7. Jyakotu (Posts: 849; Member since: 12 Dec 2008)


It seems like Android M is more of an extension of Lollipop, rather than a full blown new version. Material design is still there, so now they're just adding extra features. Android L already has version 5.1, so Android M might be another Gingerbread or Jellybean.

posted on 01 Jun 2015, 10:59 1

30. ILikeBubbles (Posts: 525; Member since: 17 Jan 2011)

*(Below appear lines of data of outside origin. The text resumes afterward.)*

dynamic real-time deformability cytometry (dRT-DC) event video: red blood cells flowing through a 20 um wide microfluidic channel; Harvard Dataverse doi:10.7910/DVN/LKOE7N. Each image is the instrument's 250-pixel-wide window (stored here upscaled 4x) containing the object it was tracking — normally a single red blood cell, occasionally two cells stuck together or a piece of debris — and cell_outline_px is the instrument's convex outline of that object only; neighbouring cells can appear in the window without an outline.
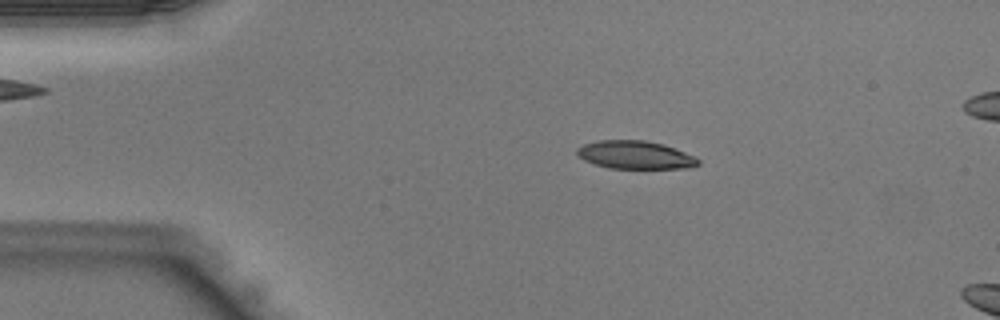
{"species": "Egyptian fruit bat (a non-hibernating species)", "species_latin": "Rousettus aegyptiacus", "temperature_condition": "warm", "stored_images_in_passage": 10, "camera_frame_rate_fps": 3000, "um_per_image_px": 0.085, "animal": {"sex": "male"}, "frame": {"image": 1, "passage_image": 6, "time_ms": 1.667, "image_size_px": [1000, 320], "cell_outline_px": [[700, 164], [692, 168], [608, 168], [584, 160], [576, 156], [576, 148], [584, 144], [600, 140], [644, 140], [664, 144], [696, 156], [700, 160]], "centroid_in_image_um": [54.01, 13.17], "position_along_channel_um": 31.0, "area_um2": 20.0}}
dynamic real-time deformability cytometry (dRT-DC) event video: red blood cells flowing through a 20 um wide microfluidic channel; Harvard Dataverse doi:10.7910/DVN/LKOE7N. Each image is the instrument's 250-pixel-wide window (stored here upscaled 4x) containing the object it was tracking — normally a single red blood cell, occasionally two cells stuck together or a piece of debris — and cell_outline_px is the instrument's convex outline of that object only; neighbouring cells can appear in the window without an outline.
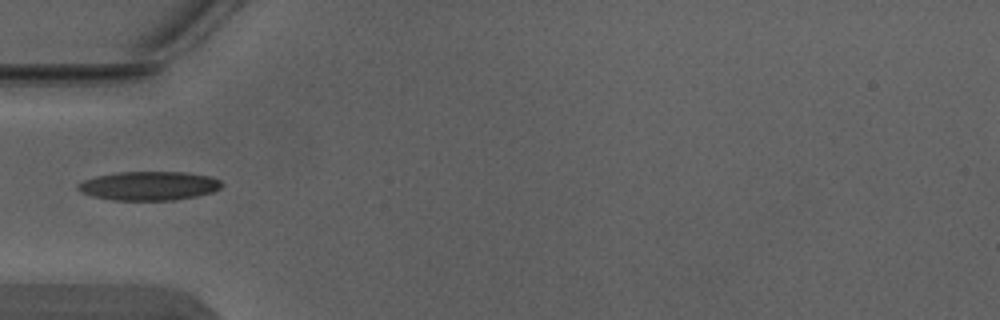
{"species": "Egyptian fruit bat (a non-hibernating species)", "species_latin": "Rousettus aegyptiacus", "temperature_condition": "warm", "stored_images_in_passage": 6, "camera_frame_rate_fps": 3000, "um_per_image_px": 0.085, "animal": {"sex": "male"}, "frame": {"image": 1, "passage_image": 5, "time_ms": 1.333, "image_size_px": [1000, 320], "cell_outline_px": [[224, 184], [220, 188], [212, 192], [196, 196], [172, 200], [112, 200], [92, 196], [80, 192], [76, 188], [76, 184], [84, 180], [96, 176], [116, 172], [184, 172], [212, 176], [220, 180]], "centroid_in_image_um": [12.65, 15.79], "position_along_channel_um": 72.4, "area_um2": 24.39}}
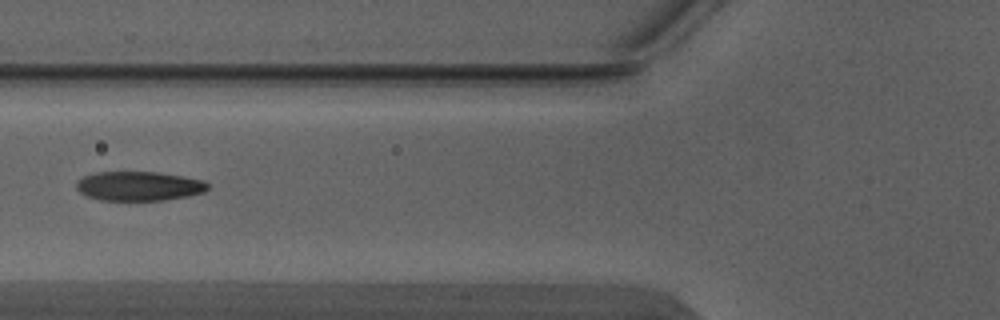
{"frame": {"image": 2, "passage_image": 6, "time_ms": 1.667, "image_size_px": [1000, 320], "cell_outline_px": [[208, 188], [204, 192], [188, 196], [164, 200], [100, 200], [88, 196], [80, 192], [76, 188], [76, 180], [84, 176], [96, 172], [156, 172], [184, 176], [204, 180], [208, 184]], "centroid_in_image_um": [11.81, 15.81], "position_along_channel_um": 114.0, "area_um2": 22.48}}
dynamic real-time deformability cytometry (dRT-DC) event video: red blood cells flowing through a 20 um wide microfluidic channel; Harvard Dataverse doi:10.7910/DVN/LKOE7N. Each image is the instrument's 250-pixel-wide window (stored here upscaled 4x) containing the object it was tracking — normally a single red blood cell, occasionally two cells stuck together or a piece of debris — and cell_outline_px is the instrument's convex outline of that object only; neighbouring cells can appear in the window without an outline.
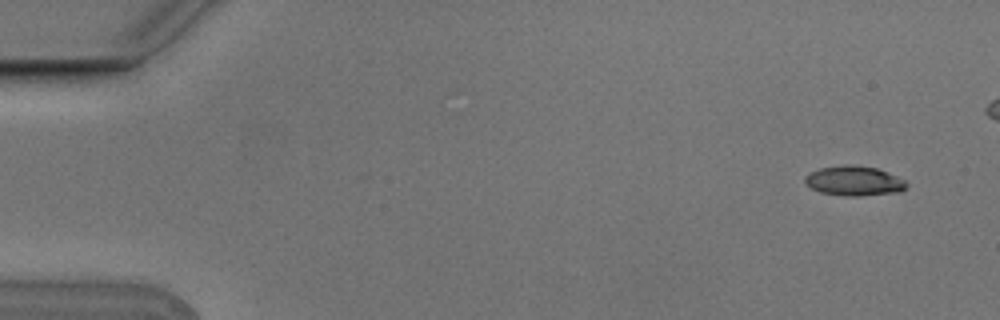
{"species": "Egyptian fruit bat (a non-hibernating species)", "species_latin": "Rousettus aegyptiacus", "temperature_condition": "cold", "stored_images_in_passage": 7, "camera_frame_rate_fps": 3000, "um_per_image_px": 0.085, "animal": {"sex": "male"}, "frame": {"image": 1, "passage_image": 1, "time_ms": 0.0, "image_size_px": [1000, 320], "cell_outline_px": [[908, 184], [900, 192], [860, 196], [844, 196], [820, 192], [812, 188], [804, 180], [804, 176], [808, 172], [820, 168], [848, 164], [876, 168], [888, 172], [904, 180]], "centroid_in_image_um": [72.58, 15.37], "position_along_channel_um": 12.4, "area_um2": 17.57}}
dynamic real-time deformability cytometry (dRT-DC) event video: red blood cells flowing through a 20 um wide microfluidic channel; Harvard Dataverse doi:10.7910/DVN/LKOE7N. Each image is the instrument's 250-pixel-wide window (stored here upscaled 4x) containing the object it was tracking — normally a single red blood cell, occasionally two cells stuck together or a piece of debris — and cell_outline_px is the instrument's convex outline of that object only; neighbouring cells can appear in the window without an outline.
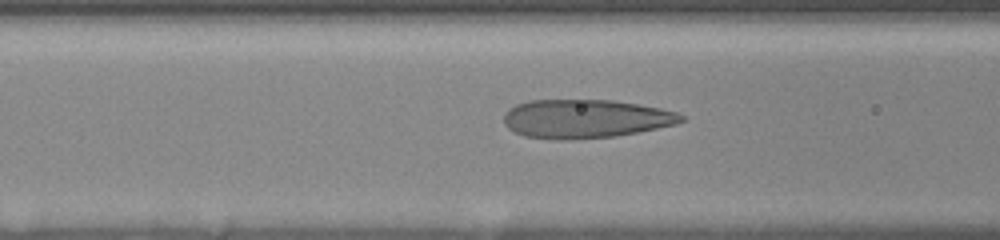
{"species": "human", "species_latin": "Homo sapiens", "temperature_condition": "room temperature", "stored_images_in_passage": 21, "camera_frame_rate_fps": 3000, "um_per_image_px": 0.085, "donor": {"sex": "female"}, "frame": {"image": 1, "passage_image": 19, "time_ms": 4.667, "image_size_px": [1000, 240], "cell_outline_px": [[684, 120], [676, 124], [616, 136], [572, 140], [560, 140], [524, 136], [508, 128], [504, 124], [504, 116], [508, 108], [516, 104], [528, 100], [612, 100], [660, 108], [676, 112], [684, 116]], "centroid_in_image_um": [49.72, 10.09], "position_along_channel_um": 116.9, "area_um2": 39.94}}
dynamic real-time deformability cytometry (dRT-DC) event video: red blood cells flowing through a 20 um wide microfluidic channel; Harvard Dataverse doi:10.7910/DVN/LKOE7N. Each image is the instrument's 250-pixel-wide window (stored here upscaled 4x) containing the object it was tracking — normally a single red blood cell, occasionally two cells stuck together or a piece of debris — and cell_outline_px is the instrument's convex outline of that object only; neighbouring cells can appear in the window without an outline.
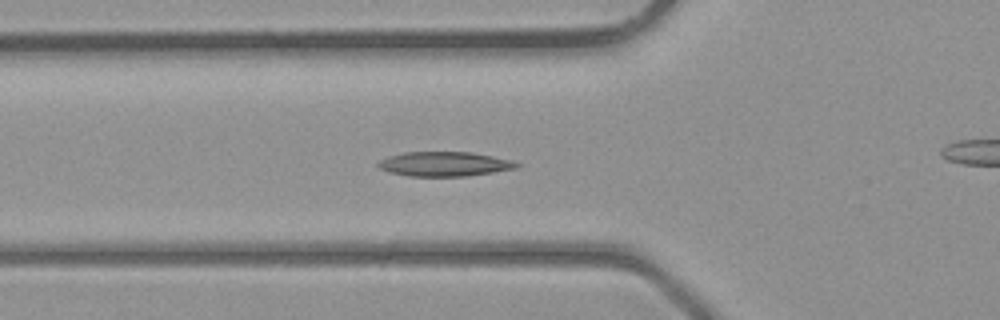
{"species": "common noctule bat (a hibernating species)", "species_latin": "Nyctalus noctula", "temperature_condition": "room temperature", "stored_images_in_passage": 42, "camera_frame_rate_fps": 3000, "um_per_image_px": 0.085, "animal": {"sex": "male", "body_mass_g": 23.1, "forearm_length_mm": 52.7}, "frame": {"image": 1, "passage_image": 15, "time_ms": 4.667, "image_size_px": [1000, 320], "cell_outline_px": [[520, 168], [468, 176], [408, 176], [388, 172], [380, 168], [376, 164], [380, 160], [388, 156], [404, 152], [472, 152], [512, 160], [520, 164]], "centroid_in_image_um": [37.79, 13.94], "position_along_channel_um": 88.0, "area_um2": 19.94}}
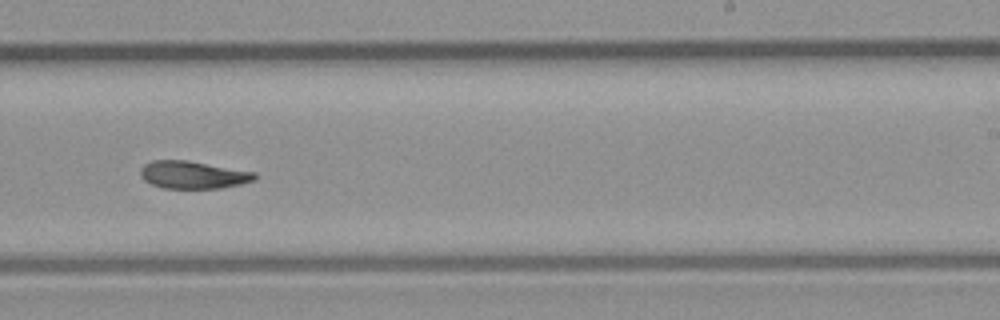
{"frame": {"image": 2, "passage_image": 26, "time_ms": 8.333, "image_size_px": [1000, 320], "cell_outline_px": [[256, 180], [240, 184], [220, 188], [164, 188], [152, 184], [144, 180], [140, 176], [140, 168], [144, 164], [152, 160], [188, 160], [256, 172]], "centroid_in_image_um": [16.4, 14.85], "position_along_channel_um": 272.6, "area_um2": 18.44}}
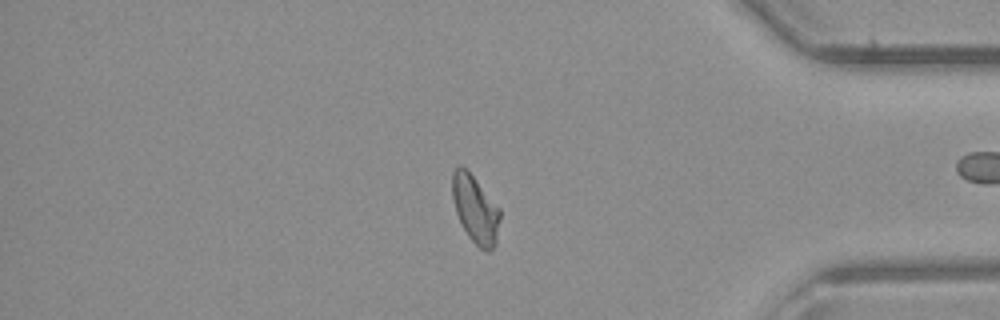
{"frame": {"image": 3, "passage_image": 35, "time_ms": 11.333, "image_size_px": [1000, 320], "cell_outline_px": [[500, 220], [496, 244], [492, 252], [488, 252], [480, 248], [468, 236], [456, 212], [452, 196], [452, 172], [460, 164], [472, 176], [500, 208]], "centroid_in_image_um": [40.42, 17.82], "position_along_channel_um": 394.8, "area_um2": 18.61}}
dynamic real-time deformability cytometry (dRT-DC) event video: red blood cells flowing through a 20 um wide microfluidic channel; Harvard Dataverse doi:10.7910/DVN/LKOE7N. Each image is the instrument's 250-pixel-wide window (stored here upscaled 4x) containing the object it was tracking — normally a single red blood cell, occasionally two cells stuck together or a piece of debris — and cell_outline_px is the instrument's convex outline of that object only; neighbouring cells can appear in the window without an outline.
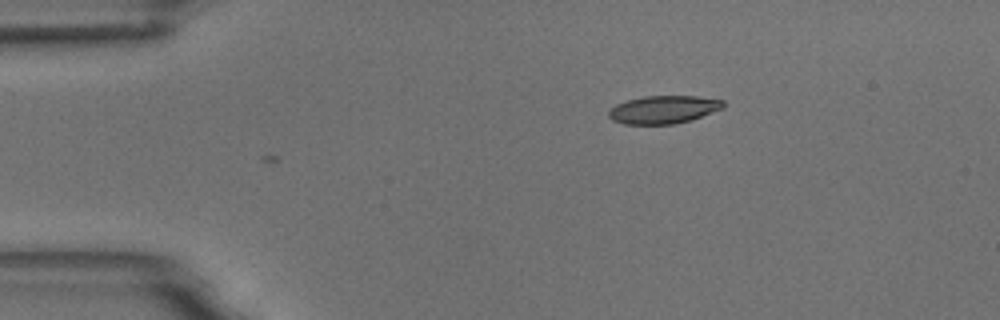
{"species": "common noctule bat (a hibernating species)", "species_latin": "Nyctalus noctula", "temperature_condition": "room temperature", "stored_images_in_passage": 2, "camera_frame_rate_fps": 3000, "um_per_image_px": 0.085, "animal": {"sex": "male", "body_mass_g": 18.8}, "frame": {"image": 1, "passage_image": 1, "time_ms": 0.0, "image_size_px": [1000, 320], "cell_outline_px": [[724, 108], [692, 120], [672, 124], [624, 124], [612, 120], [608, 116], [608, 112], [616, 104], [628, 100], [644, 96], [696, 96], [724, 100]], "centroid_in_image_um": [56.42, 9.31], "position_along_channel_um": 28.6, "area_um2": 18.67}}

full blown new operating system? do you really expect an entireley different operating system with a completely refreshed UI every year? i think there are enough changes to warrant considering this an update..

posted on 28 May 2015, 12:59

10. kratos47 (Posts: 2; Member since: 27 May 2015)


Android has come such a long way. Remember when everyone had to get that "Task Killer"...lol

posted on 28 May 2015, 13:30 3

12. foster426 (Posts: 40; Member since: 07 Apr 2015)


Is this 5.2 or 6.0?

posted on 28 May 2015, 14:13

13. frederick333123 (Posts: 76; Member since: 15 Jun 2013)


Now thats why they told they wil be having yearly updates from here on...

posted on 28 May 2015, 16:30

16. leeTronix (Posts: 33; Member since: 09 Apr 2015)


Boring on the bolt it together OS.

posted on 28 May 2015, 17:35

17. sonisoe (Posts: 431; Member since: 06 May 2009)


thank god a separate notification tone is back...

posted on 28 May 2015, 19:04

21. dimas (Posts: 2489; Member since: 22 Jul 2014)


The improvements are good and promising, if android m is a lighter software than lollipop, it should help a lot of phones with storage less than 16gb. The only thing I want from android though is for us to easily uninstall bloatwares just like what we do with downloaded apps without using third party assistance or going to root access.

posted on 29 May 2015, 01:07 1

24. Rager722 (Posts: 319; Member since: 30 Jan 2013)


You forgot to note that android M can now edit notification tray to add any shortcut.

posted on 29 May 2015, 03:57

25. Japultra (Posts: 116; Member since: 16 May 2014)


Dozing sounds like a built in Greenify system! Kudos!